Developers have sought land-clearing permits 77 times so far this year, Maloney said. Although some developers use fire to clear land without permits, most appear to apply for a permit first, Halverson said.

The air quality board has received 37 complaints on fires started in the county, Collingwood said. The agency issued citations on 18 of those complaints for burning without a permit or burning trash or other waste.

Rural areas are also getting more populated, with neighbors moving in next to families who have burned for decades. Some have asthma problems. Others just don’t like dealing with smoke.

“We’re just not as rural as we used to be,” Collingwood said.

Fire districts long have struggled to manage the use of fire in rural areas, especially with burning trash, which has been banned statewide for decades.

“What we have done is recognize that — given the state of air quality, the growing communities and problems with the regulations — things are going to change,” Halverson said. “What we’ve tried to do is be proactive.”

The fire district, working with the clean-air board and Snohomish County Solid Waste, has established a green waste drop-off station at the county’s solid waste transfer station in Sultan, he said.

“We’ve tried to provide a reasonable alternative,” Halverson said. “When you say reasonable, it has to be reasonable in the minds of the people who are using it. If we can create opportunities for them to use (the green waste drop-off site), then they will use it. Most people want to do the right thing.”
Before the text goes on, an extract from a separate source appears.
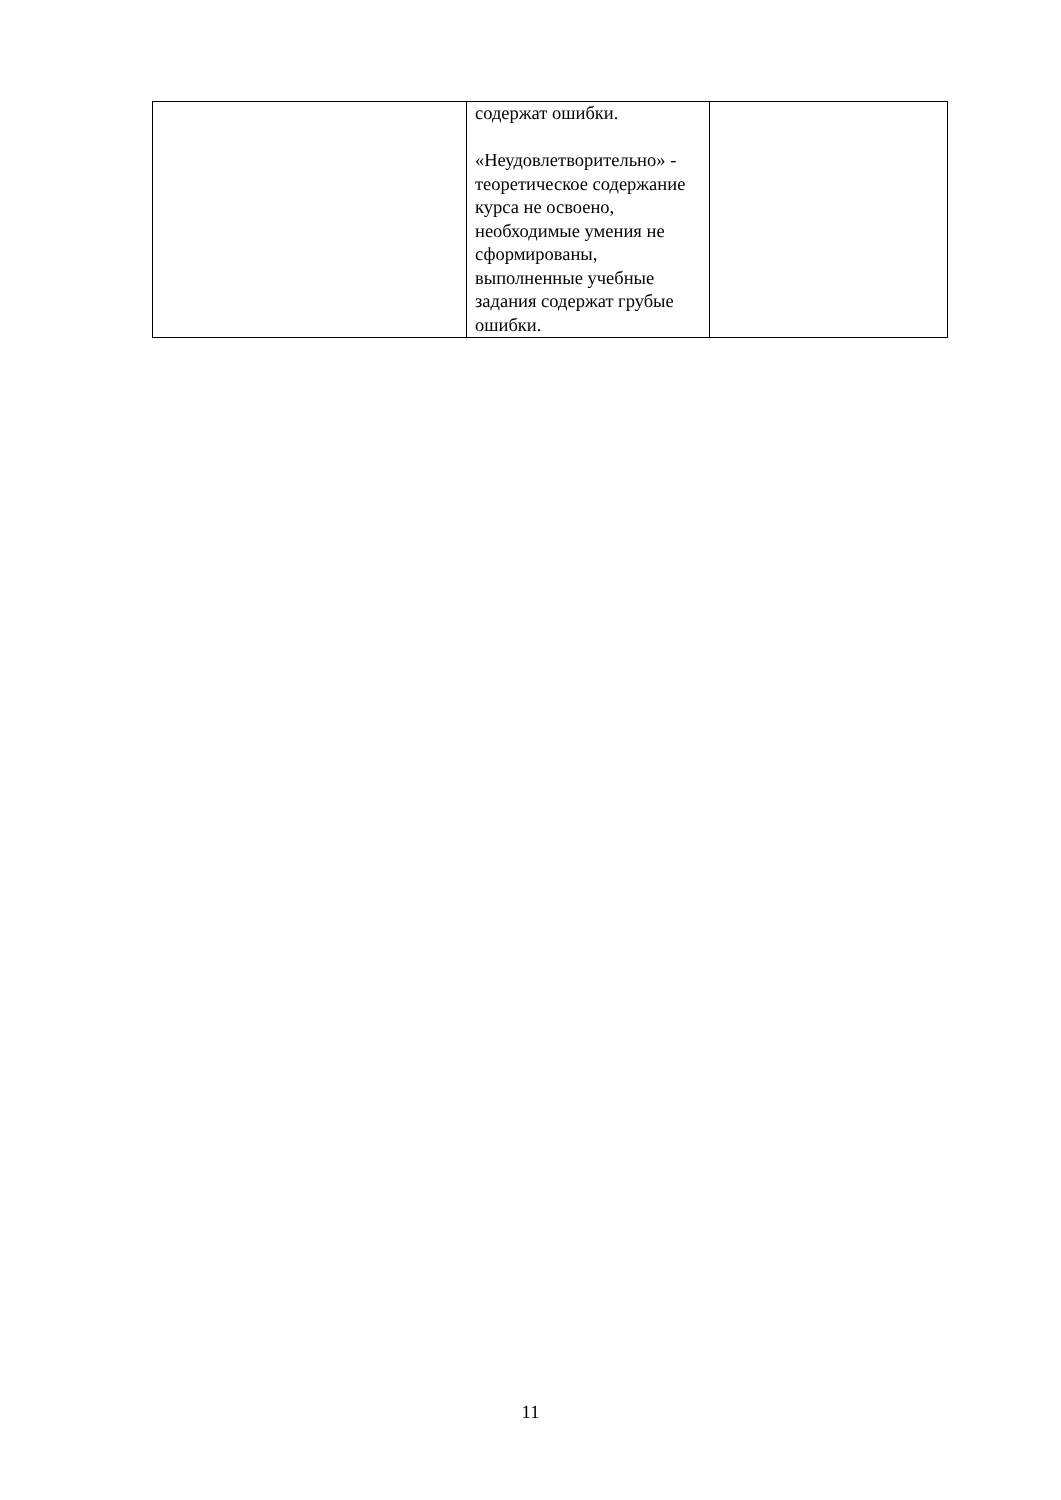| | содержат ошибки. «Неудовлетворительно» - теоретическое содержание курса не освоено, необходимые умения не сформированы, выполненные учебные задания содержат грубые ошибки. | |
11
Firefighters such as Halverson don’t like being called out on nuisance fire calls, so banning fires would make their lives a little easier and waste fewer tax dollars. For Halverson, it comes down to whether the air-quality board will enforce the rules.

“Our anxiety is that when the Puget Sound Air Agency bans burning, they create an enforcement process,” Halverson said. “Right now, there is very little enforcement of the rules that are in place now. What we want to be sure about, when they expand regulations, that they also have enforcement processes in place for that.”

Halverson sits on an advisory panel for the air-quality board. He said he has used that position to remind the agency how important it is to enforce the rules.

Better enforcement would help fire districts cope with what is a bigger problem for them, rural landowners who burn their trash despite the fact that doing so has been illegal since the 1960s.

“I still hear the story that ‘I’ve been here for 40 years’ and that ‘I’ve always had a burn barrel,’” Halverson said.

The ban on clearing for development would come sooner because there are better alternatives in place, said Mario Pedroza, supervising inspector for the clean-air agency.

He said there are many more businesses that will take grinders to a cleared development site, using them to eat through downed trees and other woody material. They then can spread it out on the land as a landscaping tool.

“You’re recycling it,” Pedroza said. The alternative is a smoking fire that a crew needs to watch, he said. “Anytime you have a big land-clearing fire, it will last for days.”

For the building community, burning to clear land is a tool used by only a few because most development occurs inside urban growth boundaries, where fire is already banned.

“As with any other regulation, we hope there is some flexibility for those being regulated to still be able to carry out their business,” said Dan Klusman, communications director for the Master Builders Association of King and Snohomish Counties.